The square was too big for the thin and gawky people of District Three, and they milled about in the space, shifting constantly like liquid particles. In a desperate attempt to steal some of the party from the other districts, two young people just past reaping age had gone around hanging fairy lights on the awnings of the cramped buildings and around some of the window frames. They had forgotten that it was morning and the sun was shining, and the lights didn't show well. Still, they were there, and in the minds of the people of Three this showed that they had at least tried, which, in the end, was all that mattered. They performed well in their jobs; trying was all that could be expected of them in the Games.

However, District Three hadn't seen a winner in more than twenty years and people were starting to feel the same kind of hopelessness that existed in the bigger, poorer, agricultural districts. Nobody here went to congratulate the families of the reaped. Instead, they avoided them like the plague, not wanting to have to give comfort while they were secretly celebrating that their own child was safe for another year. 

The Peacekeepers were given the orders to fetch the people from their homes.

One woman was busy giving birth, so they left her to it.

There was actually very little they could do about the people living out in the far reaches of the crowded district, away from the constant hum of electricity and machines, but this didn't matter so much because the people there were usually only there because they couldn't or didn't need to work any more. Besides, somehow a rumour had flown around that any child who missed a reaping was certain to be caught and reaped the next, so it was rare for people to try and skip, except some of the more daring eighteen year olds who wouldn't be in the bowl the next year. 

There had been a couple of complaints about the bowl itself; many thought that in the spirit of the district the reaping should be done electronically, and someone had gone as far as devising a prototype chip for it. It had been turned down, for reasons that were never fully explained. The people didn't chase it up. The Games was the Capitol's business, not theirs, and they only had to do as they were told.

As usual, the Mayor started off proceedings by making a speech. He was a nervous man who preferred to do  his job behind a screen and had a kind of fluttering twitch in his left eye, but he felt that it was his duty to address his people on reaping days. The speech changed every year, mostly because he had never got around to writing it down. He was stick-thin, and his glasses slipped down his nose every time he tried to glance down at the crowd.

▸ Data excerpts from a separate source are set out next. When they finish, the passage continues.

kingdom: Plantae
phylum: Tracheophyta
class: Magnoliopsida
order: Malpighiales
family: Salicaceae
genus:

"A-and I am very...I am, um, very pleased...to see s-such capable and, erm, yes, capable young p-people standing in f-f-front of me," he stuttered, looking out to the market shop with the colourful blue and red awnings at the back of the square.

People shifted restlessly, occasionally rubbing their hands together against the brisk cold. Someone in the pens whooped appreciatively, but it was quickly stifled. A few twelve year olds sniffed. They didn't look capable; they looked like easy prey for the Careers. The Mayor tried to tell himself that what they lacked in strength, they made up for in intelligence, but if that was true how come it was always the Careers that won? There was no official intelligence test or way of comparing with the other districts - the Games was the only way you could do that - but he was certain that his children were the cleverest.